Verquickung von Aktivisten und Akademikern
Michael Brenner sekundierte diesen Eindruck, ergänzte, dass sich dies im US-Diskurs noch stärker zeige. Brenner verwies dabei insbesondere auf studentische Proteste an seiner Heimatuni, der Columbia in New York, sowie auf die zunehmende Verquickung von Aktivismus und Academia.

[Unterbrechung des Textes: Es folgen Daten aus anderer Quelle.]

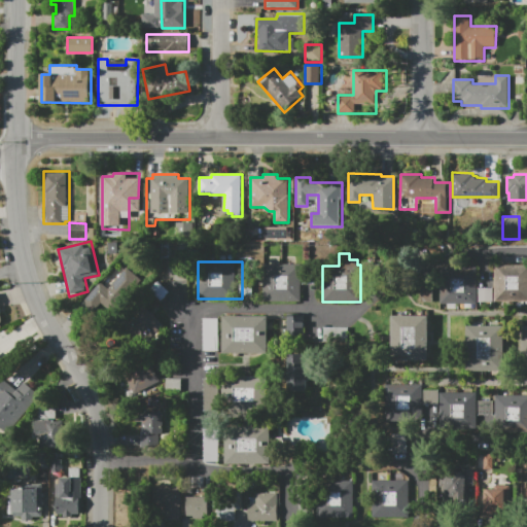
[(264,265),(302,264),(302,302),(264,302),(264,265)]
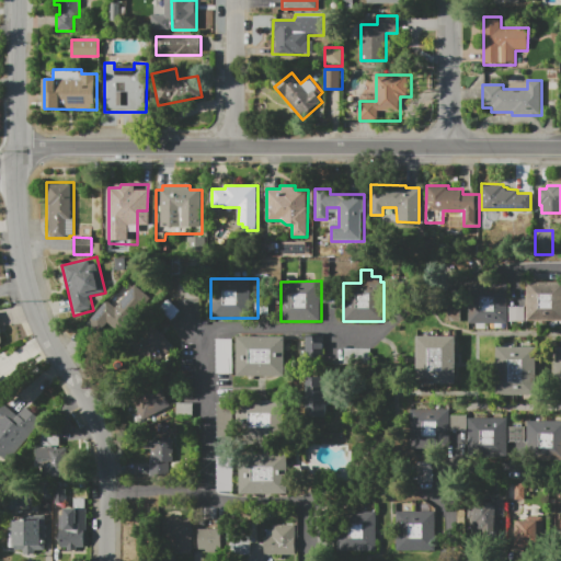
[(526,281),(560,281),(560,322),(526,322),(526,281)]
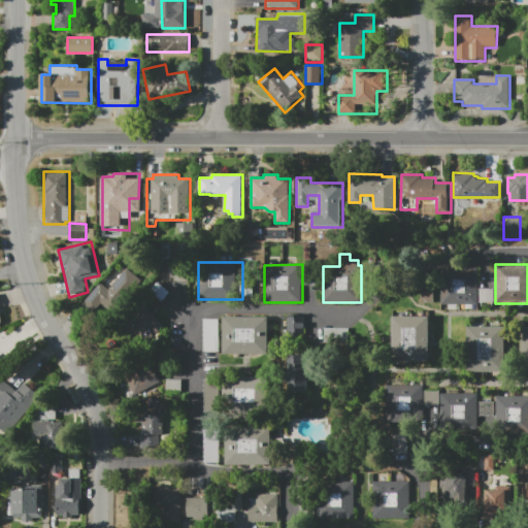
[(440,267),(479,267),(479,305),(440,306),(440,267)]
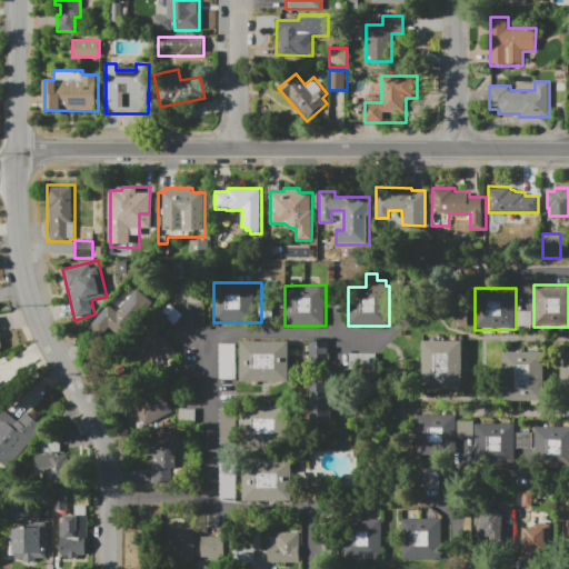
[(137,290),(152,303),(117,347),(103,336),(101,339),(89,328),(108,305),(118,312),(137,290)]
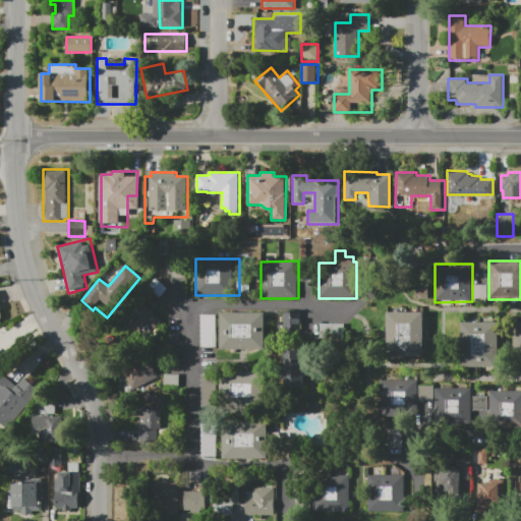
[(173,278),(173,269),(186,269),(186,278),(173,278)]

Projektionsfläche sei Israel auch in den USA, so Becke, die Anti-Israel-Stimmung sei in den USA deutlich verbreiteter, da linke Selbstkritik nicht im selben Maß stattgefunden habe wie in Deutschland. Sie stehe den USA noch bevor, so der Professor für Israel- und Nahoststudien. Außerdem stehe die US-Debatte viel stärker unter dem Einfluss der Diskussion um „white supremacy“, die man fälschlicherweise in Israel am Werk wähne.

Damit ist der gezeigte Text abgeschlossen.